The Vietnam War embroiled the United States in more than a decade of fighting, costing the lives of more than 50,000 U.S. personnel. The president’s authority to engage in the conflict came primarily from the Gulf of Tonkin Resolution, passed on August 10, 1964. That document did not provide unlimited power for the president to conduct military operations in southeast Asia, but it did allow both the Johnson and the Nixon administrations to keep troops engaged in the region. In 1971, Congress repealed the Resolution—but the war continued, with Nixon claiming he could conduct it as the commander-in-chief of the nation’s armed forces.


Congress found itself in a quandary that threatened to provoke a Constitutional crisis—there was certainly no support for a declaration of war against North Vietnam, but there were a number of questions about whether a president could conduct military operations without such a declaration, or some other form of permission from Congress. To resolve the crisis, Congress passed the War Powers Resolution in October, 1973. President Nixon vetoed the resolution, but his veto was overridden on November 7, making the War Powers Resolution law. According to that statute, the president must notify Congress of any commitment of military forces within 48 hours, and must withdraw all forces within 60 days if Congress does not specifically authorize their use. Since the passage of the Resolution, Congress has authorized force in a number of locations, including the 1990-1991 Persian Gulf War, the 2002 invasion of Afghanistan, and the 2003 invasion of Iraq. But, the question remains whether the War Powers Resolution, which effectively functions as a constitutional amendment (but was not passed as such, and thus did not require the acquiescence of the states), is actually constitutional.


To understand why the War Powers Resolution was a necessary measure, it helps to imagine a scenario that, at least so far, has not come to pass. Consider the possibility that Congress declares war upon a foreign state, thus handing the power to the president to conduct that war. During periods of declared war, there are few limits upon presidential power, although past wartime presidents have chosen to restrict their own behaviors (to include conducting presidential elections during wartime). Our imaginary war can only end when the president negotiates a treaty to end it—but what if the president in this scenario refused to negotiate? In that case, the Congress would have effectively handed over dictatorial power to the president, with no effective mechanism to offer constraints. Should the president decide not to hold elections, it might be impossible to force the issue—Congress might have inadvertently created a dictator-for-life, through the act of declaring war. That is not something that particularly worried the founders—the office of the presidency was much weaker and less coveted at that time, and there was little expectation that the republic would grow enamored with engaging in foreign wars. But, in the modern era, the presidency is the most powerful position in the world—constrained only by the consent of the governed and the inherent term limits imposed by the need to hold elections every four years.
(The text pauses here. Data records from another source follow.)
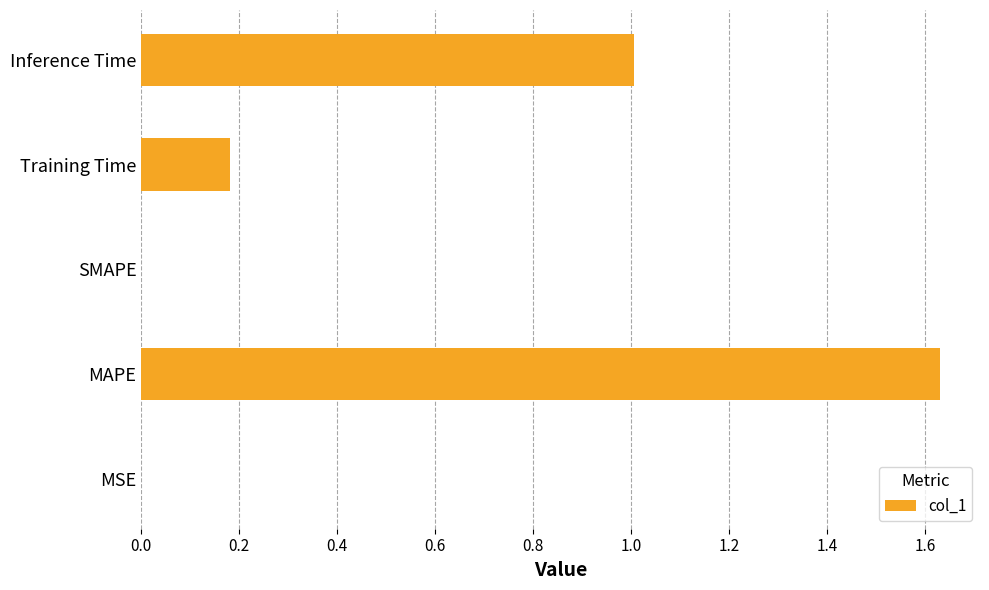

The value at MSE is 0.0. True or false?

True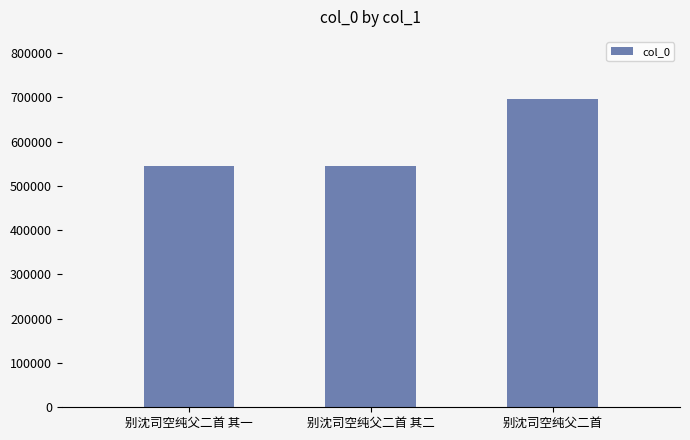

What value does the data have at 别沈司空纯父二首 其二?

545468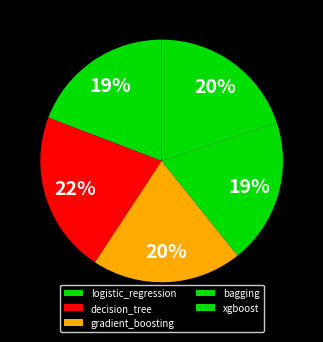

Which has a higher value, bagging or decision_tree?

decision_tree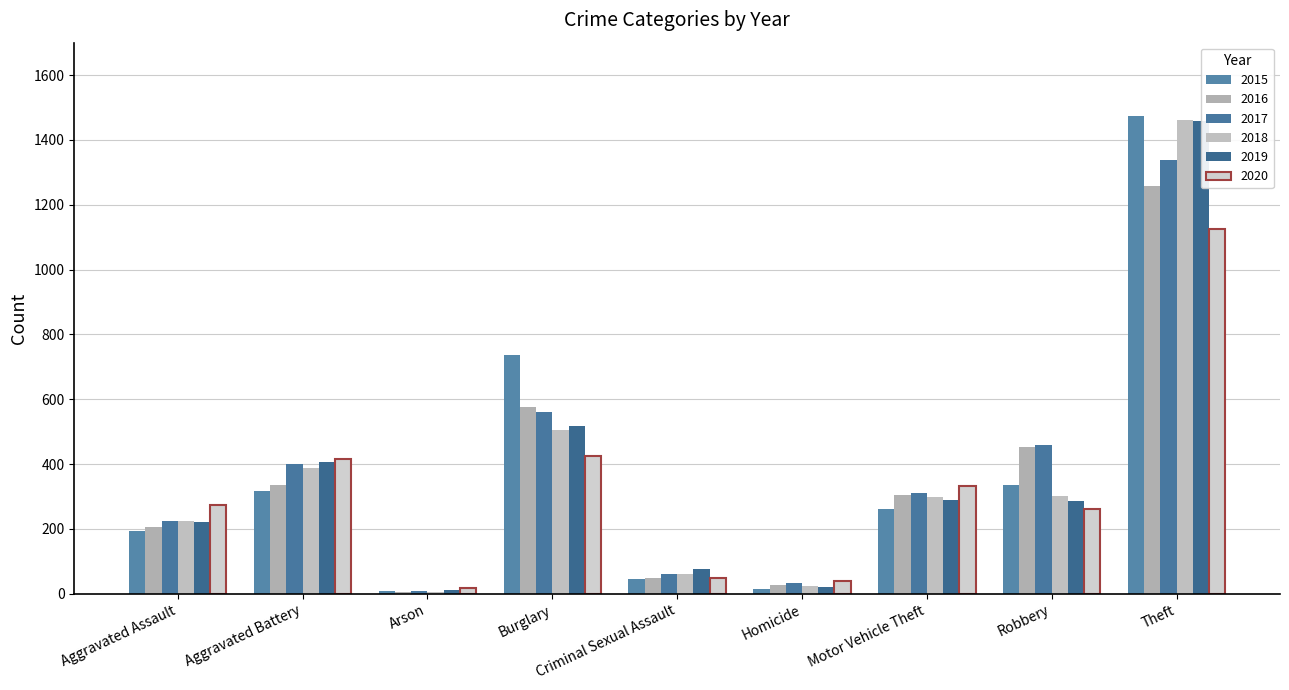

Reading left to right, extract all data points from this chart.

2015: Aggravated Assault=194	Aggravated Battery=316	Arson=9	Burglary=738	Criminal Sexual Assault=46	Homicide=15	Motor Vehicle Theft=263	Robbery=337	Theft=1474
2016: Aggravated Assault=206	Aggravated Battery=336	Arson=7	Burglary=576	Criminal Sexual Assault=50	Homicide=26	Motor Vehicle Theft=304	Robbery=454	Theft=1259
2017: Aggravated Assault=224	Aggravated Battery=400	Arson=10	Burglary=562	Criminal Sexual Assault=61	Homicide=33	Motor Vehicle Theft=312	Robbery=460	Theft=1339
2018: Aggravated Assault=225	Aggravated Battery=389	Arson=7	Burglary=506	Criminal Sexual Assault=60	Homicide=25	Motor Vehicle Theft=298	Robbery=301	Theft=1461
2019: Aggravated Assault=223	Aggravated Battery=407	Arson=12	Burglary=517	Criminal Sexual Assault=77	Homicide=22	Motor Vehicle Theft=290	Robbery=287	Theft=1459
2020: Aggravated Assault=273	Aggravated Battery=416	Arson=17	Burglary=425	Criminal Sexual Assault=48	Homicide=41	Motor Vehicle Theft=333	Robbery=263	Theft=1125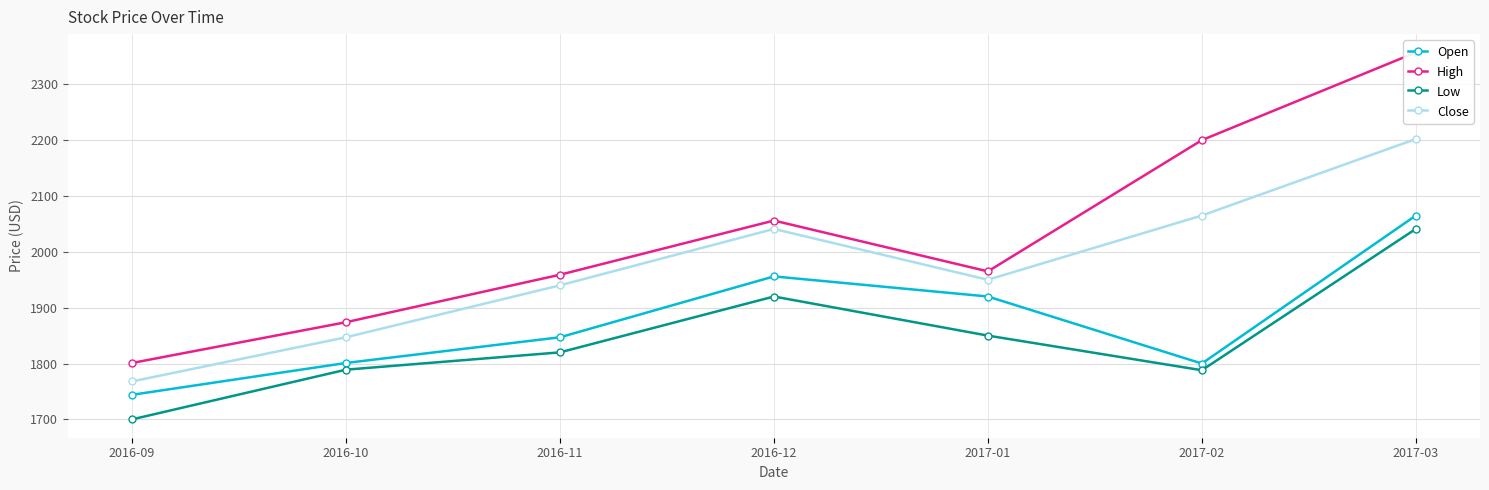

True or false: Close and Low cross at least once.

False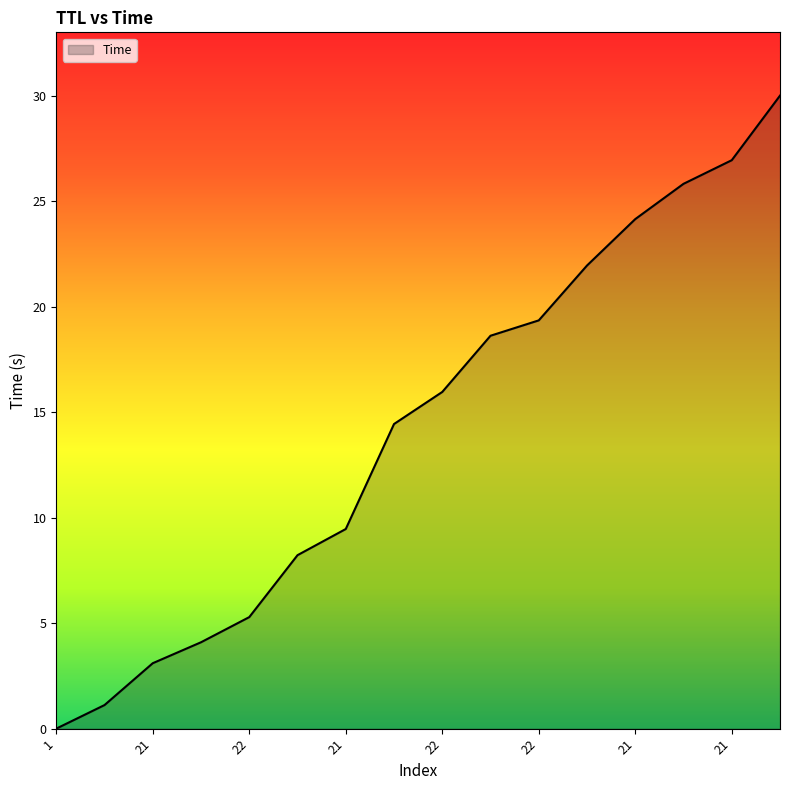

What is the maximum value shown in the chart?

30.0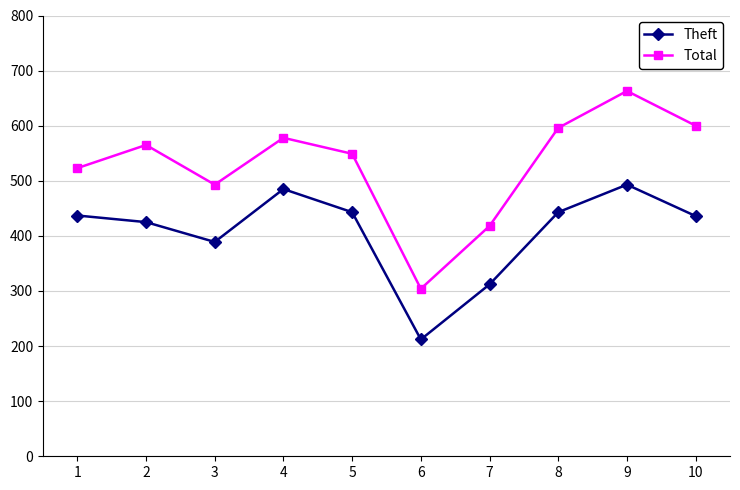

True or false: Total has a value of 523 at 1.

True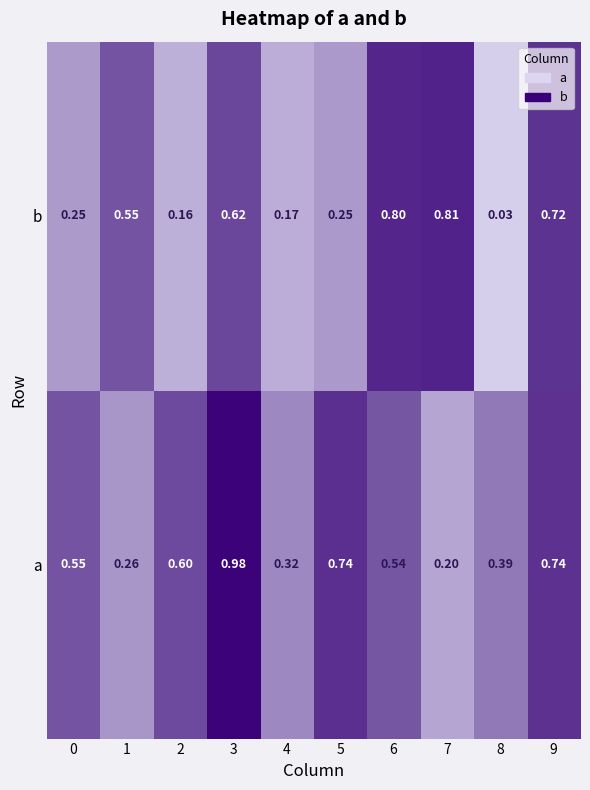

Which series changed the most between 0 and 4?

a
The War Powers Resolution recognized the changes that had occurred, both in the American standing in the world, and in the relative power between the legislature and the executive, and served to restore at least some balance to the relationship. It is not a perfect solution—a constitutional amendment, however unlikely, would offer a substantial degree of permanence to what currently exists. But, when compared to the dangers of offering unfettered power to any American president, coupled with the most powerful military the world has ever seen—the War Powers Resolution seems a very wise and effective compromise.